PASSAGE TO READ
But we have now to say the few words, possible to an English writer, upon the last, the newest, of the French schools: and it cannot be without great caution, great deference, great submission, that I must speak. So sincerely do I feel this; so well do I recognize the difficulty of criticism and the peril of wrong judgment, incident to writers upon a foreign literature: that I will stand aside, and let a more competent writer define the schools, to which belong, not, it may be thought, too happily, the names of décadence or of symbolisme. Here is a concise view of them, by M. Antoni Lange:

"Manque d'Idées et de Formes neuves dans la littérature contemporaine: même chose en peinture et musique avant le Plein-air et le Wagnérisme. Un désir littéraire nouveau parmi l'Europe: la France, avec ses 'Décadents' qu'elle insulte, ouvre la voie.

"Histoire: chute du Romantisme, Parnassiens, le Naturalisme. Le Naturalisme a les tabulæ præsentiæ et absentiæ – métier et préparation, – et non comparationis que possède le Symbolisme, qui est philosophique.

"Baudelaire, Verlaine, Mallarmé.

"Paul Verlaine et son école: Jean Moréas, Jules Laforgue, Gustave Kahn, etc. Cette école n'est pas sortie du Romantisme et le continue.

L'école Symboliste et instrumentiste: école de Stéphane Mallarmé, dont René Ghil, Stuart Merrill, Henri de Régnier, Francis Vielé-Griffin, Emile Verhaeren, Georges Khnopff, c'est l'Ecole Nouvelle.

"Forme et matière: Symbole et musique.

"Matière, La poétique nouvelle: le TRAITÉ DU VERBE. Le tout de la théorie symboliste est dans ces mots de Mallarmé: '. . . . . brut et immédiat ici, là essentiel. . . .' La Poésie est un Symbole.

"Le point philosophique de l'Ecole: évolution, perfectionnement de l'humanité, Dieu et religion rationnels, vénération de la Raison, le sentiment dans l'intellect, oubli du Moi, universalisme des Symbolistes.

"Forme. Forme stricte. Enrichissement de la langue. Musique de la langue Française, son histoire: Hugo, [64] Gautier, Banville, Sully-Prudhomme, Baudelaire, Verlaine, Mallarmé.

"Audition colorée. Une langue unissant les formes poetiques, éloquente, plastique, pictorale et musicale: l'INSTRUMENTATION PARLÉE de Rene Ghil.

"Conclusion: C'est là l'Ecole nouvelle: ‘elle est en sa période d'orage et de guerre. Elle deviendra une source d'universalisme actif et créateur pour le siècle qui vient, car il y a en elle les rayons de la Vérité.'"

Now, that is a most remarkable statement: we are here presented with a theory and a practice of poetry, involving, it would seem, Wagner's music, and Bacon's induction, and an host of scientific or philosophical things. It must either be very absurd: or very serious. I speak for myself: having read, pondered, and discussed, many volumes of this poetry, I do not find it absurd: on the contrary, I am somewhat disposed, to think it a little too serious. But that is a fault, venial indeed, in this hasty and impatient age.

In English, décadence and the literature thereof, mean this: the period, at which passion, or romance, or tragedy, or sorrow, or any other form of activity or of emotion, must be refined upon, and curiously considered, for literary treatment: an age of afterthought, of reflection. Hence come one great virtue, and one great vice: the virtue of much and careful meditation upon life, its emotions and its incidents: the vice of over subtilty and of affectation, when thought thinks upon itself, and when emotions become entangled with the consciousness of them.

WHAT IS EXPECTED
Answer these questions using the passage on the newest French schools.
1. Whose concise view of the schools does the writer quote?
2. In that quoted view, whose school is named the "Ecole Nouvelle"?
3. What vice does the writer say comes with an age of afterthought?

EXTRACTED ENTRIES
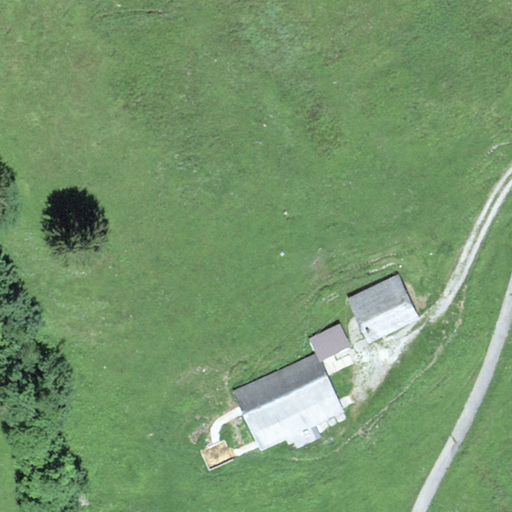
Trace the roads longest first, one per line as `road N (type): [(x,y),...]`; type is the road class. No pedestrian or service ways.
road 1 (track): [(368,368),(446,296),(511,175)]
road 2 (track): [(419,511),(511,296)]
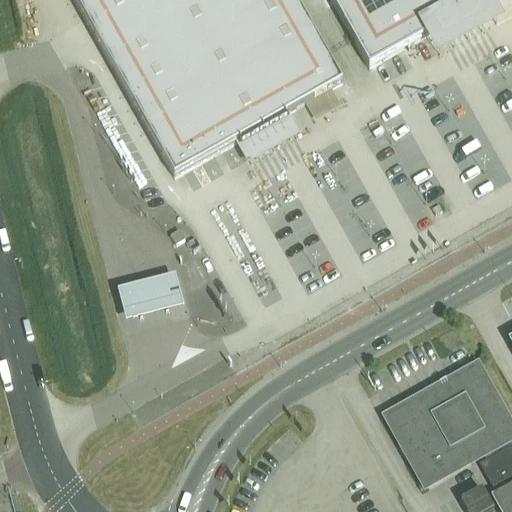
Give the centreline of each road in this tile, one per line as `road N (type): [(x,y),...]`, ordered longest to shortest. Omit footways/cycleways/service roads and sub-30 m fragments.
road 1 (secondary): [(191,511),(208,469),(266,401),(511,262)]
road 2 (unclassified): [(73,511),(45,467),(0,292)]
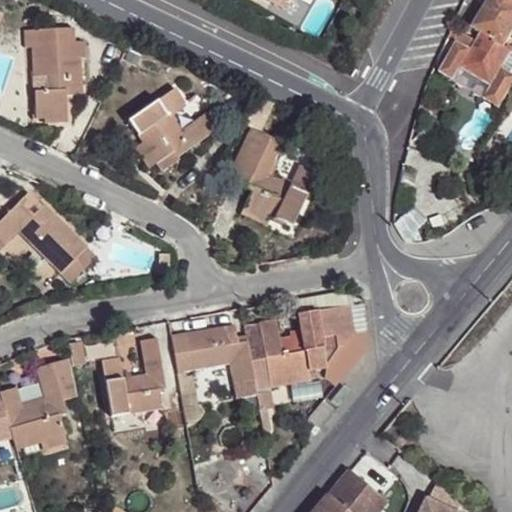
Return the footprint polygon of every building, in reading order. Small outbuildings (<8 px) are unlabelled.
[(269,0),(269,3),(287,13),(294,0),(269,0)] [(511,0),(465,0),(457,18),(482,34),(501,47),(511,30),(511,0)] [(476,43),(453,29),(448,39),(457,44),(437,75),(450,84),(461,67),(489,85),(481,97),(497,107),(511,84),(511,82),(507,80),(511,71),(511,53),(501,47),(482,34),(476,43)] [(45,92),(47,119),(48,124),(71,123),(70,97),(84,95),(82,59),(76,59),(75,30),(26,32),(28,47),(33,47),(35,78),(37,77),(53,78),(53,92),(45,92)] [(37,77),(38,92),(45,92),(53,92),(53,78),(37,77)] [(142,146),(156,165),(161,172),(177,162),(176,160),(216,129),(206,116),(179,137),(166,118),(184,105),(173,89),(126,123),(142,146)] [(38,119),(47,119),(45,92),(38,92),(38,119)] [(240,184),(229,209),(252,222),(256,211),(280,224),(305,169),(289,162),(279,182),(258,172),(267,152),(273,140),(242,127),(220,174),(240,184)] [(150,170),(156,165),(142,146),(137,151),(150,170)] [(267,152),(258,172),(279,182),(289,162),(267,152)] [(29,197),(0,226),(0,253),(1,254),(23,234),(74,285),(99,260),(46,207),(42,210),(29,197)] [(346,310),(343,294),(293,302),(298,340),(277,343),(274,328),(245,332),(248,344),(254,383),(301,376),(324,372),(338,384),(367,346),(363,307),(346,310)] [(170,340),(176,377),(230,368),(234,387),(254,384),(254,383),(248,344),(238,345),(236,329),(170,340)] [(96,366),(115,363),(111,344),(77,349),(80,366),(96,366)] [(135,418),(158,414),(156,395),(163,394),(156,344),(138,346),(143,380),(119,385),(115,363),(96,366),(105,423),(135,418)] [(65,362),(36,371),(43,397),(20,404),(15,388),(0,392),(0,398),(1,400),(0,400),(0,443),(13,441),(15,450),(40,442),(64,435),(58,414),(64,412),(61,400),(75,395),(65,362)] [(301,376),(254,383),(254,384),(259,409),(272,406),(269,389),(302,384),(301,376)] [(320,385),(291,389),(293,403),(322,399),(320,385)] [(160,423),(158,414),(135,418),(137,428),(160,423)] [(64,435),(40,442),(42,449),(66,442),(64,435)] [(225,501),(237,511),(252,511),(272,488),(266,452),(225,501)] [(351,473),(330,496),(349,511),(383,511),(389,505),(368,487),(351,473)] [(349,511),(330,496),(317,511),(349,511)] [(461,511),(429,498),(423,511),(461,511)]
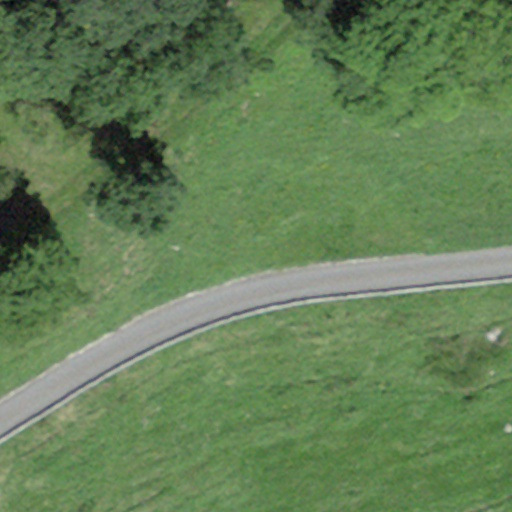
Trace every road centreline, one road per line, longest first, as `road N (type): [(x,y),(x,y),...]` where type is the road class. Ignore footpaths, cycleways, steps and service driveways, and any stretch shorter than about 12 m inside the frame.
road 1 (unclassified): [(511,254),(317,273),(188,307),(0,413)]
road 2 (track): [(0,242),(149,131)]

EXPECTED ANSWER
1. M. Antoni Lange's.
2. The school of Stéphane Mallarmé, the Symbolist and instrumentist school.
3. Over-subtlety and affectation, when thought thinks upon itself and emotions become entangled with the consciousness of them.